Se in Italia non è una passeggiata fare gli insegnanti, come se la passano nel resto d’Europa? Per saperlo, non serve ipotizzare congetture o diavolerie varie. Perché, carta canta. La carta è il “Quaderno Eurydice”, pubblicato dalla rete europea Eurydice di Bruxelles e tradotto in Italia dall’istituto Indire.
Le regole per andare in cattedra sono molto diverse da Paese a Paese. Per esempio in Portogallo, Norvegia, Svizzera e Ungheria basta la laurea che ha anche valore abilitante: gli istituti di formazione iniziale rilasciano ai loro laureati un pieno titolo per insegnare.

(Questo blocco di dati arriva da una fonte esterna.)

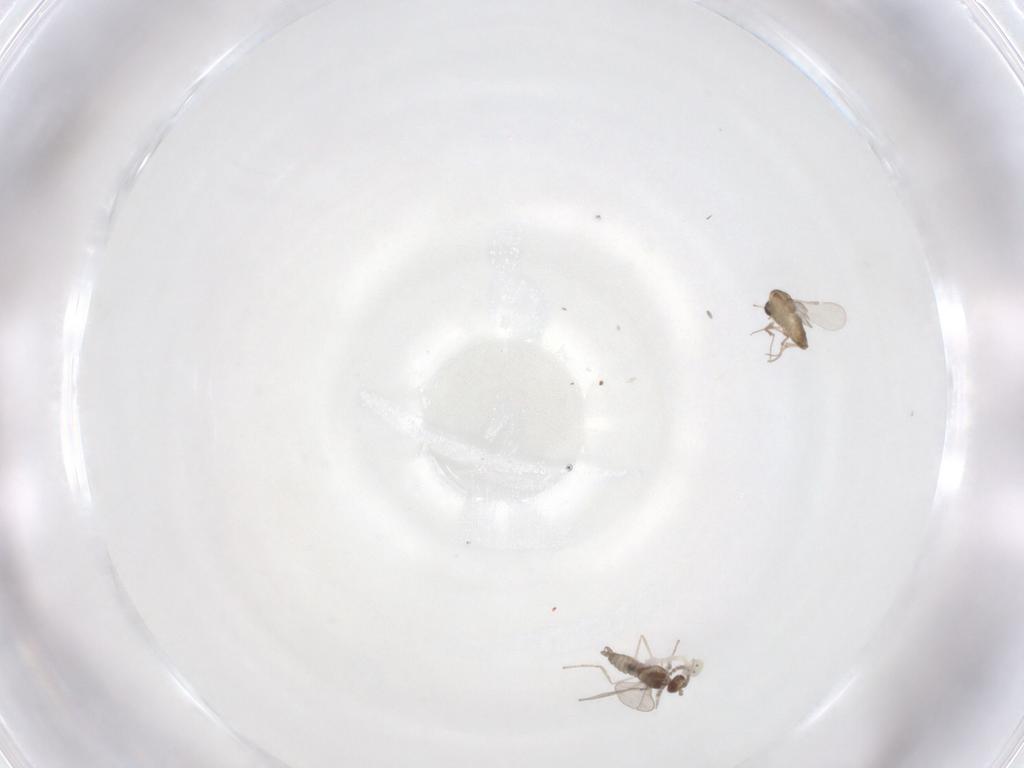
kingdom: Animalia
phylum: Arthropoda
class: Insecta
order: Diptera
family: Cecidomyiidae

Invece, per diventare insegnanti in Italia (così come in Spagna, Francia, Lussemburgo, Albania e Turchia) occorre prima superare un concorso che può prevedere prove scritte, colloqui, la valutazione di un portfolio, l’osservazione della pratica didattica o qualsiasi combinazione di questi metodi.

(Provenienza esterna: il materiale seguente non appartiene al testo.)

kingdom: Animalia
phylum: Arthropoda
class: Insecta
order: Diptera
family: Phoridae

Il Vecchio Continente è diviso sul sistema di reclutamento degli insegnanti. In generale, c’è una visione compatta, perché la maggior parte dei paesi europei è per un “sistema aperto” e diretto. Però, se scendiamo nella parte più meridionale dell’Europa, Italia compresa, sono i concorsi la principale porta di ingresso nella professione di insegnante. E sappiamo anche che, da noi, superare un concorso costituisce un prerequisito obbligatorio per essere pienamente abilitato.

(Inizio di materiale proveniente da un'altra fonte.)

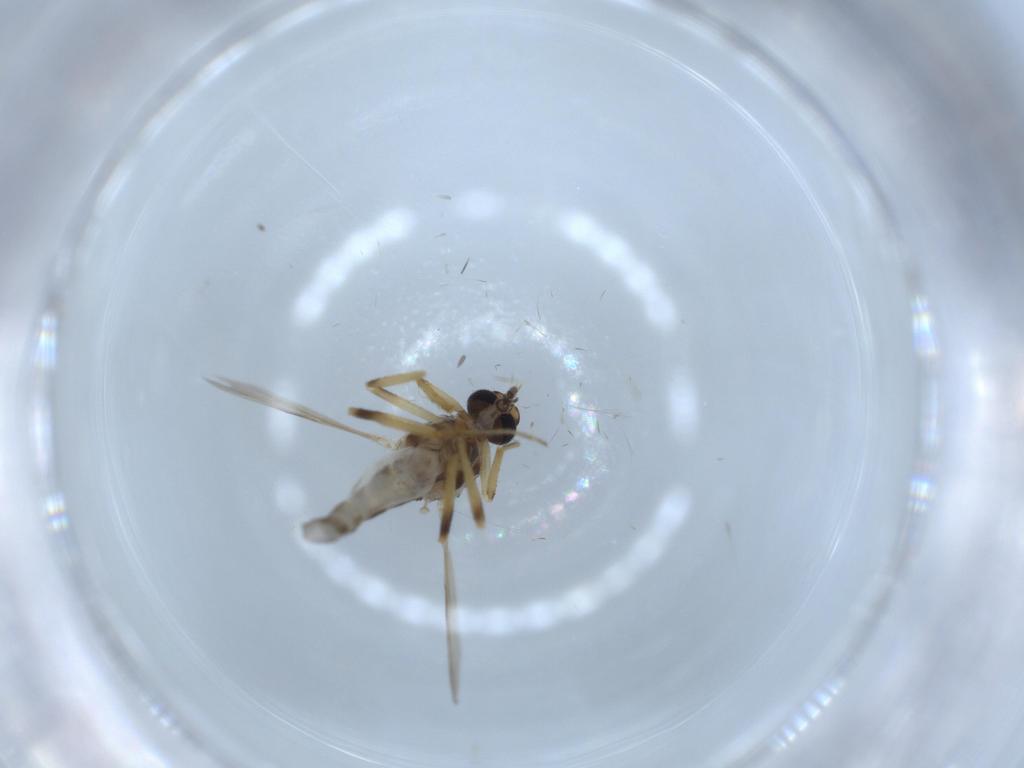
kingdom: Animalia
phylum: Arthropoda
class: Insecta
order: Diptera
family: Ceratopogonidae
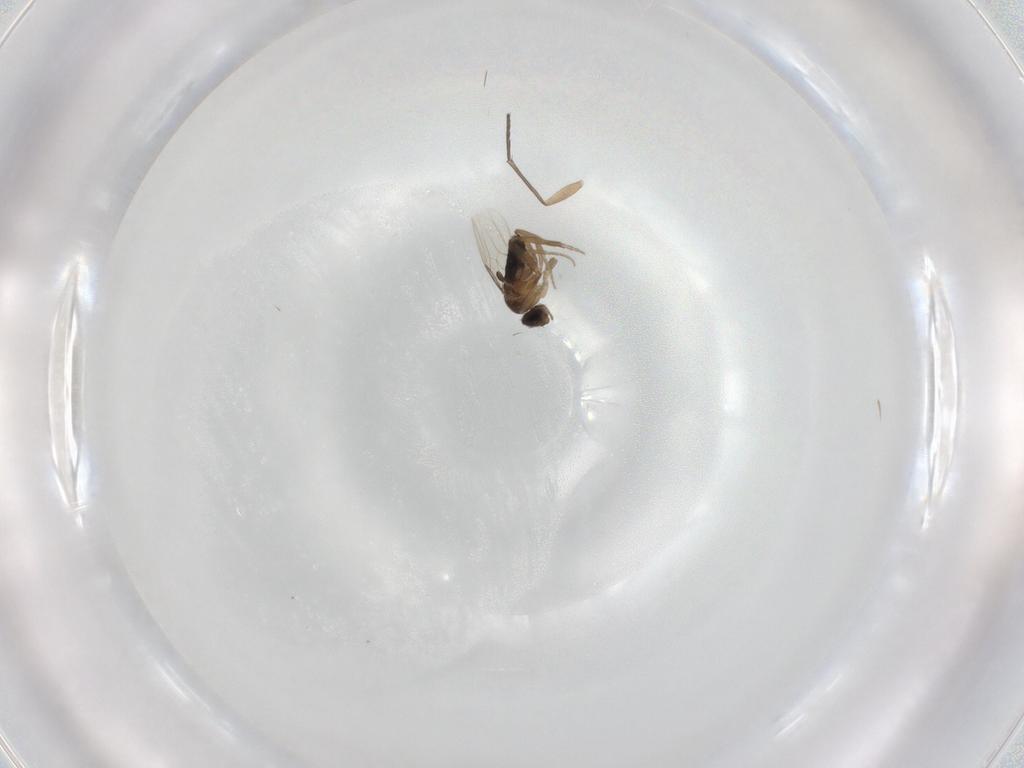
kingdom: Animalia
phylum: Arthropoda
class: Insecta
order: Diptera
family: Phoridae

Per i docenti italiani non esiste, al momento, nessuna prospettiva di sviluppo di carriera nell’ambito della professione. Negli altri Paesi europei, invece. le prospettive di carriera e la progressione salariale costituiscono gli incentivi più comuni per incoraggiare gli insegnanti a partecipare allo sviluppo professionale continuo. Oltre al fatto che esiste anche la possibilità di assumere responsabilità diverse da quelle dell’insegnamento.